Using an agent: authorising a solicitor or accountant
You can authorise an agent to view and update TRS details. Many trustees use a solicitor or accountant for the initial set-up to save time.
Remember: trustees remain responsible for the accuracy of the information and must keep details up to date. For hands-on guidance on the wider process, see our step-by-step advice on how to register a trust in.
After you register: UTRs, proof of registration and ongoing duties
When the registration goes through, there are a few practical outcomes trustees must note.
What you receive
Taxable trusts get a Unique Taxpayer Reference sent to the lead trustee by post. This usually arrives within 15 working days.
Non-taxable arrangements show a unique reference in the online service. Log back in to view that number after submission.
Downloading evidence for new business relationships
You can download an evidence of registration PDF from the service. Banks, investment platforms and solicitors will accept this when the settlement opens accounts or starts services.
Keeping details up to date
TRS is not one-and-done. Trustees must keep contact details and records current. The lead trustee should be the main contact for post and email.
Penalties may apply for failing to update important details.
Beneficiary records and practical routine
Record named beneficiaries fully. For classes of beneficiaries, keep clear internal lists. Where more than 25 people are entitled, the online register allows a summary. Still, keep a complete list in your own files.
| Item | Action | Why it matters |
|---|---|---|
| UTR / unique reference | Keep securely and share with agents when needed | Needed for tax returns and account openings |
| Evidence PDF | Download and supply to banks or advisers | Speeds opening accounts and proving compliance |
| Beneficiary list | Update when someone becomes named or benefits | Avoids disputes and meets record duties |
| Annual review | Check trustees, beneficiaries and tax triggers yearly | Prevents late penalties and keeps records accurate |
“Keep the lead trustee contact current and review records at least once a year.”

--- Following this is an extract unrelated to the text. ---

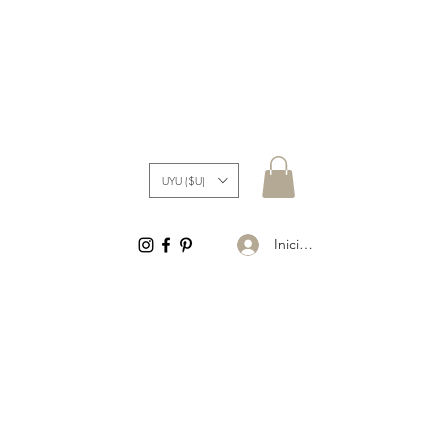
UYU ($U)
Iniciar sesión
S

Penalties and problems: what happens if you do not register or update
Small gaps in trustee records can lead to large fines and extra work. We explain the risk plainly and calmly.
What the law says
HMRC can charge penalties of up to £5,000 for failing to register or for not keeping the trust register up to date.
Common ways this happens
- Trust created years ago and forgotten.
- Change of trustees not updated on the record.
- Trust becomes liable to tax after earning income or selling an asset.

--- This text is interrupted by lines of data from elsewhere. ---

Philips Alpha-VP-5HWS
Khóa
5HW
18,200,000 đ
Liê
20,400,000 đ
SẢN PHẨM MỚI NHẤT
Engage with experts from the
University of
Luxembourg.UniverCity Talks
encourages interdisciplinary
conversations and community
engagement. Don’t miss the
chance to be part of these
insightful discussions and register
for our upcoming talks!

Practical steps if you miss the deadline
Register as soon as you can. Gather a clear timeline of trigger dates and events. Prepare to explain the reason for lateness if asked.
Why updates matter as much as first registration: if the lead trustee contact point is wrong, UTRs, Self Assessment and compliance checks are hampered. Keep names, addresses and other key details current.

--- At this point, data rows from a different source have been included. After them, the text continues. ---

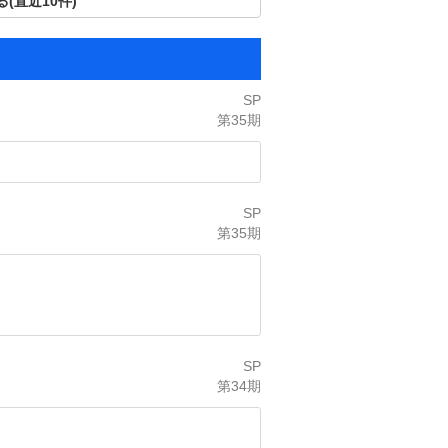
(直近10件)
SP
第35期
SP
第35期
SP
第34期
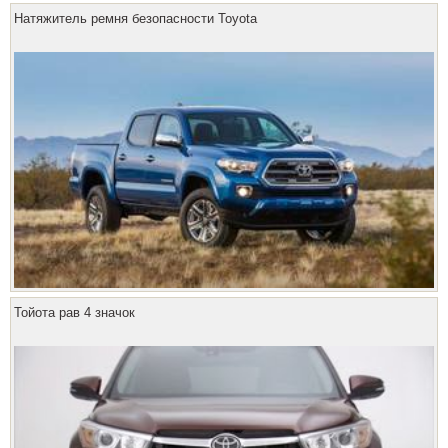
Натяжитель ремня безопасности Toyota
Тойота рав 4 значок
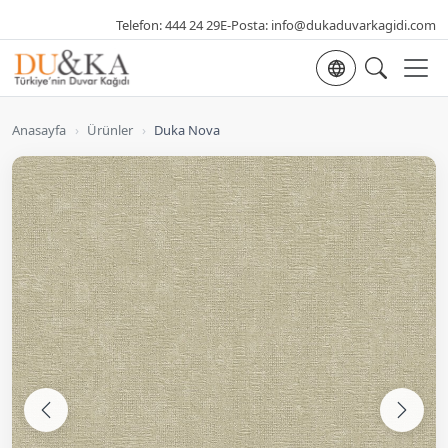
Telefon:
444 24 29
E-Posta:
info@dukaduvarkagidi.com
Dil seçimi
Anasayfa
›
Ürünler
›
Duka Nova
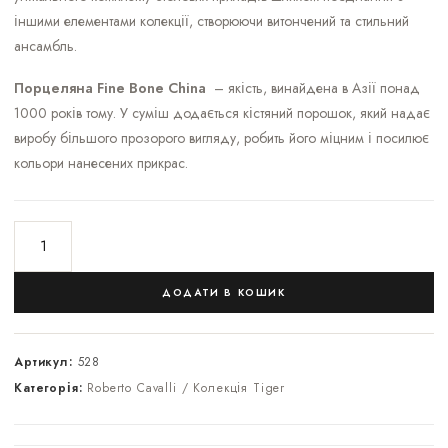
іншими елементами колекції, створюючи витончений та стильний
ансамбль.
Порцеляна Fine Bone China
– якість, винайдена в Азії понад
1000 років тому. У суміш додається кістяний порошок, який надає
виробу більшого прозорого вигляду, робить його міцним і посилює
кольори нанесених прикрас.
ДОДАТИ В КОШИК
Артикул:
528
Категорія:
Roberto Cavalli / Колекція Tiger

“Act quickly, keep clear records and seek help if the situation is complex.”
Reduce future risk
- Set calendar reminders for review dates each year.
- Keep one secure set of trustee and beneficiary information.
- Ask a solicitor or accountant for help when overseas elements or property are involved.
Conclusion
Finally, keep in mind the small actions that prevent big headaches for trustees and beneficiaries.
Our key message is simple. Registering a discretionary trust with HMRC is about compliance and protecting how the arrangement works in practice, especially with banks and advisers.
Check whether the settlement is an express arrangement, confirm any Schedule 3A exclusions, then apply the correct deadline based on creation date and whether the entity is taxable.
Good record-keeping on assets, property and beneficiary details reduces stress in the years ahead. The set-up exists to support family needs, so accuracy is part of your duty.
Next step: gather the deed, list the people involved, note UK land or overseas triggers, and use the Trust Registration Service or appoint an agent before deadlines bite.